Monday, Jun. 03, 1929
The Crown
On June 3, King George's 64th birthday, there will be trooping of colors, hoisting of flags, prayers of thanksgiving for his health throughout the Empire. Last week Queen Mary was 62. Few people, except the royal family, did much about it.
For royalty it was a real family party. Down to Windsor went royal Dukes and Duchesses, Princes and Princesses. Only the Duke of Gloucester, en route from Japan to Canada, failed to appear at the dinner table. Earliest bringers of birthday presents were the Queen's three grandchildren, chubby blonde "P'incess Lilybet and her cousins, Hubert and Gerald Lascelles, Princess Mary's two boys.
A crowd of subjects jostled happily on the castle terrace, a band blared. In response, the royal family appeared within, forming an animated family portrait framed in an enormous sextuple bay window. They did not bow or speak to the crowd but stood as though unobserved. The King, looking greatly improved, chatted briskly with the duke of Connaught. "P'incess Lilybet's" small, creamy elbows rested on the window ledge. Sober, fussy, coatless, were the Lascelles boys, clad in tan shirts, maroon cravats. Princess Mary wore pink. The Queen, wearing blue and the royal pearls, was vexed by a noisome blue bottle fly on the window pane. Taking a sheet of paper she squashed the offender, after four tries. Edward of Wales talked with his father, not his mother. When Viscount Lascelles lingered in the window, a voice in the crowd chirped: "'Oo wants to see 'IM?'' After ten minutes the Queen spoke decisively to the King and royalty withdrew from sight.
Edward of Wales provided Cora, who always sleeps in his room, with a portable kennel last week. Cora, a Cairn terrier, deserves more luxurious quarters, it was felt, because six weeks ago she became the mother of five. Her new kennel is an ingenious affair of canvas with collapsible struts, the whole folding into a neat bundle that can travel with the Prince and Cora wherever they go.
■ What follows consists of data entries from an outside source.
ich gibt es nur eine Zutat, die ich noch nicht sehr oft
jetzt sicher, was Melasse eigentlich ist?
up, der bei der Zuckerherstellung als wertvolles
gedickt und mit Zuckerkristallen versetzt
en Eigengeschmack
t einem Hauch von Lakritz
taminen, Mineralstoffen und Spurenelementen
Shortly after purchasing Cora's kennel, Edward of Wales attended a luncheon in his honor, presided over by the 71-year-old Duke of Portland.
"The Prince," said the septuagenarian, bending over broadcasting microphones, "often has to listen to long. . . ."
"And boring speeches," whispered the Prince, forgetting the broadcaster's electric ear. His whisper boomed aloud through the room.
"That's just what I was going to say," piped His Grace the Duke of Portland.